Top of Records provided

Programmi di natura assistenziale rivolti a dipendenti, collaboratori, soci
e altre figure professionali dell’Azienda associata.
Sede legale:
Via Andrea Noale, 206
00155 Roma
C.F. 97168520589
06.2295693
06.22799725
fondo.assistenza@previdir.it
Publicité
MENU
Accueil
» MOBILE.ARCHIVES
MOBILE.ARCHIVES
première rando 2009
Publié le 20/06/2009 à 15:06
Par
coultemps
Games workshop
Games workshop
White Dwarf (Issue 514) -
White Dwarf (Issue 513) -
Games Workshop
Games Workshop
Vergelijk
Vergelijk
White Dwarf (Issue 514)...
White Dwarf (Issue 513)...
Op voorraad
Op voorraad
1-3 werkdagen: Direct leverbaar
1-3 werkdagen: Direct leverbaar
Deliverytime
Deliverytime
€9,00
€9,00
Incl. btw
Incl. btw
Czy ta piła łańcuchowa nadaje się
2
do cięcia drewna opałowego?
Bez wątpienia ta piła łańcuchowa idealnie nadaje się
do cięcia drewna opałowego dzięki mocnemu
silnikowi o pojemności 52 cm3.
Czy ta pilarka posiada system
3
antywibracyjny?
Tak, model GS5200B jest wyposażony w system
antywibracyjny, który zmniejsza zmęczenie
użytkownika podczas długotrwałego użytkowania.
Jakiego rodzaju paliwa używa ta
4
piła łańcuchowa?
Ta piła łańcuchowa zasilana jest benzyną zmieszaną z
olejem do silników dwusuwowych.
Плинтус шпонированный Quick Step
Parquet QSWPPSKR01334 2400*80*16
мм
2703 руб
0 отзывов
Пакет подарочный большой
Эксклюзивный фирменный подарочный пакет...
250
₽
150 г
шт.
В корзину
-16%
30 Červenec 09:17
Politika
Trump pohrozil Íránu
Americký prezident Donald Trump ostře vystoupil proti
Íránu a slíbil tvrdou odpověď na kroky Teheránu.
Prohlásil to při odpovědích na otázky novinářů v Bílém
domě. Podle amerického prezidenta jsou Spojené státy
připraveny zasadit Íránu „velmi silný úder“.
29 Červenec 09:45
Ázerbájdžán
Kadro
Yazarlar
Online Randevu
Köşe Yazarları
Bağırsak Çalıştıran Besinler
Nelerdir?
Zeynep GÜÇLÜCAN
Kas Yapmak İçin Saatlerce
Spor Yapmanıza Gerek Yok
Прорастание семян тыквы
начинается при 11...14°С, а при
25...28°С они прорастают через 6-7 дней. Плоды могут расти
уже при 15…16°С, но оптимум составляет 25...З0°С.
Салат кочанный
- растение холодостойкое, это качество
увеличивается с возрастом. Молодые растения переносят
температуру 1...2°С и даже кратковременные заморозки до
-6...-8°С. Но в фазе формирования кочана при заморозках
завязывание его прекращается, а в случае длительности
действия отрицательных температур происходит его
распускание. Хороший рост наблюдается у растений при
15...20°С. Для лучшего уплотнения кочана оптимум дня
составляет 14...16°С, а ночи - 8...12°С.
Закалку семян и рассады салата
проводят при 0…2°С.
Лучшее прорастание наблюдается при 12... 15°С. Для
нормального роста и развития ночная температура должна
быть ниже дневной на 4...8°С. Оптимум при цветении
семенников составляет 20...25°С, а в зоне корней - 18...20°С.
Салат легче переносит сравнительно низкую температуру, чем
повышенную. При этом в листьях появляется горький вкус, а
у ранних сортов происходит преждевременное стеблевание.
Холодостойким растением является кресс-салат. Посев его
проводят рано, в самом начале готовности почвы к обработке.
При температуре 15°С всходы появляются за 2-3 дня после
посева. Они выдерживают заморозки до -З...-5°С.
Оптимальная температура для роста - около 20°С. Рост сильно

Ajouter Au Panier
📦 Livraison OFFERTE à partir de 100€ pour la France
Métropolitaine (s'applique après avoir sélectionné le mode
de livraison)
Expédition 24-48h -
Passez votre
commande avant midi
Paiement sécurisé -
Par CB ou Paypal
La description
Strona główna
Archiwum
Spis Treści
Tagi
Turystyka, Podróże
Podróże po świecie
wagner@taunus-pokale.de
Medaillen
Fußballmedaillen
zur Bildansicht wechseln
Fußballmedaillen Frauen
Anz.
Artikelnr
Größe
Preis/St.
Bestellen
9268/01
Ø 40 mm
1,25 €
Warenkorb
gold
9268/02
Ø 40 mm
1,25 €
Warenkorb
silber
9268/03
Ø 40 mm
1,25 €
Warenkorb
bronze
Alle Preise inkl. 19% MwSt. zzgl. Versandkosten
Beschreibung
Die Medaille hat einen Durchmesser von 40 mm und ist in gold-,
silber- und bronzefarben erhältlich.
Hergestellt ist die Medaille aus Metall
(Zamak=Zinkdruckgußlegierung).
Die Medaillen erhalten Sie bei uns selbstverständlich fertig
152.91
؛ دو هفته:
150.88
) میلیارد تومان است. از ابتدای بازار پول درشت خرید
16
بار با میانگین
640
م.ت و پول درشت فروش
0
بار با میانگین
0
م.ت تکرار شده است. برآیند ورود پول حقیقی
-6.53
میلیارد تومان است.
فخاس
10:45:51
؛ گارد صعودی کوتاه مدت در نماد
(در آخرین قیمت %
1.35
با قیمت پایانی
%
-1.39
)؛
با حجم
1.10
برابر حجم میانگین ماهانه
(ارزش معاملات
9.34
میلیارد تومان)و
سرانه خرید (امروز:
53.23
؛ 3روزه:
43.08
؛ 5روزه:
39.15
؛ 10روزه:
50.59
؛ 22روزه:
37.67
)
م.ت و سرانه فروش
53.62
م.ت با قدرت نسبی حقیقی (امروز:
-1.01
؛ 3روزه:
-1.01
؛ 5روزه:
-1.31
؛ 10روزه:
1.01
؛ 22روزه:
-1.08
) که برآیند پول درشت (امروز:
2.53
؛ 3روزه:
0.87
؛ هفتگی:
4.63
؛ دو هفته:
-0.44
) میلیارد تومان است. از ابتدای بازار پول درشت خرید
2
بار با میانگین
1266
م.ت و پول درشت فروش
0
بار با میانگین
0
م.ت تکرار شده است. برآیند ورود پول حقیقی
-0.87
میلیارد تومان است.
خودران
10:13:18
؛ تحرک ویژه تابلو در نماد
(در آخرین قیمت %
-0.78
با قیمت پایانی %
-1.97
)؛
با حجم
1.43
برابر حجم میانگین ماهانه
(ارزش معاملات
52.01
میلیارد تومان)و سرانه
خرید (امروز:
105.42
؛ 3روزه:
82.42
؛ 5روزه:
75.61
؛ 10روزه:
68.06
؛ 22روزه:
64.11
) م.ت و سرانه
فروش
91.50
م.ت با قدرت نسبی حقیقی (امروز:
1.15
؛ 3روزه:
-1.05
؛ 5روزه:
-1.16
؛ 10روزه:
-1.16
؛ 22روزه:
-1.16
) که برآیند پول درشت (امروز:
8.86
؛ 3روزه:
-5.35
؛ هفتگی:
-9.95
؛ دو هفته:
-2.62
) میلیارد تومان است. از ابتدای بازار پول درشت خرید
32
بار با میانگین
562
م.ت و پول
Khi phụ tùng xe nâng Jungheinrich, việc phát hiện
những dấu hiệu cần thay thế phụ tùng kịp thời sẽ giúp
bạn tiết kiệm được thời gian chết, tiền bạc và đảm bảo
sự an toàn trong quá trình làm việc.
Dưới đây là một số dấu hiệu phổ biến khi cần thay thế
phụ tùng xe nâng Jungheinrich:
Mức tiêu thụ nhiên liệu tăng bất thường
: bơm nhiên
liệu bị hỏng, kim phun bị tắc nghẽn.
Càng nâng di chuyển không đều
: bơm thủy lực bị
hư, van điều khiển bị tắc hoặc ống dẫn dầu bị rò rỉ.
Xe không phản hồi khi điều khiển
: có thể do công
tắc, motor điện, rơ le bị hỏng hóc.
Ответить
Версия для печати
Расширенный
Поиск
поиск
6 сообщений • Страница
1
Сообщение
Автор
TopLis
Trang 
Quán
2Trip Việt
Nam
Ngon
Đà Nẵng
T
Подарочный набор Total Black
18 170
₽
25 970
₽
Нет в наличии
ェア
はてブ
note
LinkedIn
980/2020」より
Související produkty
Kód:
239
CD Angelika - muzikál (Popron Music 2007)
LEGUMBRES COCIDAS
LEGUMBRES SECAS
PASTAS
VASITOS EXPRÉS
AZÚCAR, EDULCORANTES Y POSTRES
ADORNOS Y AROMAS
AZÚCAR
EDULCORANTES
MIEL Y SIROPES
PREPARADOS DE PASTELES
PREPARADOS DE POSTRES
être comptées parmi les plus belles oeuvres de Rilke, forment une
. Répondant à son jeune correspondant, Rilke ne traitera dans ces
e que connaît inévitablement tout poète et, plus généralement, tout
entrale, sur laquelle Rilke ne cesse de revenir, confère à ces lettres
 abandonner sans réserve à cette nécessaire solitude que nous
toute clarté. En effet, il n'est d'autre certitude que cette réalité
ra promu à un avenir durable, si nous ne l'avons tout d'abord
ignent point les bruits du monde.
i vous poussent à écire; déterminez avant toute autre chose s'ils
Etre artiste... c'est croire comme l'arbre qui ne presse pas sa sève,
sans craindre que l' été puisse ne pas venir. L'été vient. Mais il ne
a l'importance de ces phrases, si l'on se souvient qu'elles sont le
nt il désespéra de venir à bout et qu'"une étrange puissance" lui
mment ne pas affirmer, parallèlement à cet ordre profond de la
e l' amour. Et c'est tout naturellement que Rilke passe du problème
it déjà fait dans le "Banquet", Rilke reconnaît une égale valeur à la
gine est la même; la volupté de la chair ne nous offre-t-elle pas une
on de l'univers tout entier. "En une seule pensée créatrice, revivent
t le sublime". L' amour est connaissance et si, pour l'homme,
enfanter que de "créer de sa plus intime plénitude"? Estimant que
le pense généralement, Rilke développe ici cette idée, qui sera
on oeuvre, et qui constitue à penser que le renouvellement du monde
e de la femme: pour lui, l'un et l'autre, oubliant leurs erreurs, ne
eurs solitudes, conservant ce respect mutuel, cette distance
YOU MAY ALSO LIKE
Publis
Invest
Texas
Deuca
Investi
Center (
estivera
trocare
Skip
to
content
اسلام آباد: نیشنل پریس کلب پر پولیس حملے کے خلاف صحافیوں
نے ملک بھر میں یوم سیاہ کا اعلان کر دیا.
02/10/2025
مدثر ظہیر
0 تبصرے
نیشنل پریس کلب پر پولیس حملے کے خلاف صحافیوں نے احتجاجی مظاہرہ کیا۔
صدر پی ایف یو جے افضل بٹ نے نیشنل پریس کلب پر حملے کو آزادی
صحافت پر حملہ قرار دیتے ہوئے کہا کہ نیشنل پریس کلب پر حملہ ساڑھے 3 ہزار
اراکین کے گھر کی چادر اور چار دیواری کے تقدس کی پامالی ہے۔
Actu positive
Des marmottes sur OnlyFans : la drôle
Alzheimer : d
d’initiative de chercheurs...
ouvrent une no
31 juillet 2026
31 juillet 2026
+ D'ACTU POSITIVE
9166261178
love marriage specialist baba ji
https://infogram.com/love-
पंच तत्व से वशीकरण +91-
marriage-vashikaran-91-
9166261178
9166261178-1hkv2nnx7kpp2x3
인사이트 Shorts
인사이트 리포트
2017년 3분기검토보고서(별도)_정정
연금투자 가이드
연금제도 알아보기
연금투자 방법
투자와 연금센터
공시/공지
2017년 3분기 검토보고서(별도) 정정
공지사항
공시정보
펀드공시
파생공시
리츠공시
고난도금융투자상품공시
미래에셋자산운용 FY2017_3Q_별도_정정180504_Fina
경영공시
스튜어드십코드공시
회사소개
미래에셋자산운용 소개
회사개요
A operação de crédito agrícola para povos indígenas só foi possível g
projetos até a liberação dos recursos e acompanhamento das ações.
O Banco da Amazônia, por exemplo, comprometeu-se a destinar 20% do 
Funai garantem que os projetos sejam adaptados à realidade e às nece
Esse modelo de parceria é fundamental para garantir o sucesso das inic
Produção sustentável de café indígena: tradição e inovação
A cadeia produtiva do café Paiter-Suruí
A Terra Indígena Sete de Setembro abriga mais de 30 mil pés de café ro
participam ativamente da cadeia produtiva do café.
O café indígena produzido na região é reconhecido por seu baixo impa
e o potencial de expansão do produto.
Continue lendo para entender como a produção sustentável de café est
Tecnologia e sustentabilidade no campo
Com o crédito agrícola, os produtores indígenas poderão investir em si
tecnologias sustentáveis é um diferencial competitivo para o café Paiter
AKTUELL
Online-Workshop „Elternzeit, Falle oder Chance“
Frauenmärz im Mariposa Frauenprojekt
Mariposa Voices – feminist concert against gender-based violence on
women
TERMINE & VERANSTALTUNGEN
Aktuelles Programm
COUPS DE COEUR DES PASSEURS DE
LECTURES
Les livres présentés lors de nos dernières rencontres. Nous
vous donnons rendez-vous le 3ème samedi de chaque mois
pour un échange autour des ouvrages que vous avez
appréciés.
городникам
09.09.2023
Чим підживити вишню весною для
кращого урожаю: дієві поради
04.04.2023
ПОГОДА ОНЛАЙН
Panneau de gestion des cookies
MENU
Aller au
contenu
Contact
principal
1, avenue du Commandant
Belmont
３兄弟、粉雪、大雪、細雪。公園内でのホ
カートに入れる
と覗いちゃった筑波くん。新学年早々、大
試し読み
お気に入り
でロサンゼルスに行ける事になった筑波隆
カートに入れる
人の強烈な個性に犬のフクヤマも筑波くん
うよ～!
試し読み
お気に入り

Bottom of Records provided

§ Task to complete
Please copy the lines starting at the first line and ending at the line containing "White Dwarf (Issue 514)...", with "Vergelijk" renamed to "Vergelijken" throughout and everything else left unchanged.

§ Response to the exercise
Programmi di natura assistenziale rivolti a dipendenti, collaboratori, soci
e altre figure professionali dell’Azienda associata.
Sede legale:
Via Andrea Noale, 206
00155 Roma
C.F. 97168520589
06.2295693
06.22799725
fondo.assistenza@previdir.it
Publicité
MENU
Accueil
» MOBILE.ARCHIVES
MOBILE.ARCHIVES
première rando 2009
Publié le 20/06/2009 à 15:06
Par
coultemps
Games workshop
Games workshop
White Dwarf (Issue 514) -
White Dwarf (Issue 513) -
Games Workshop
Games Workshop
Vergelijken
Vergelijken
White Dwarf (Issue 514)...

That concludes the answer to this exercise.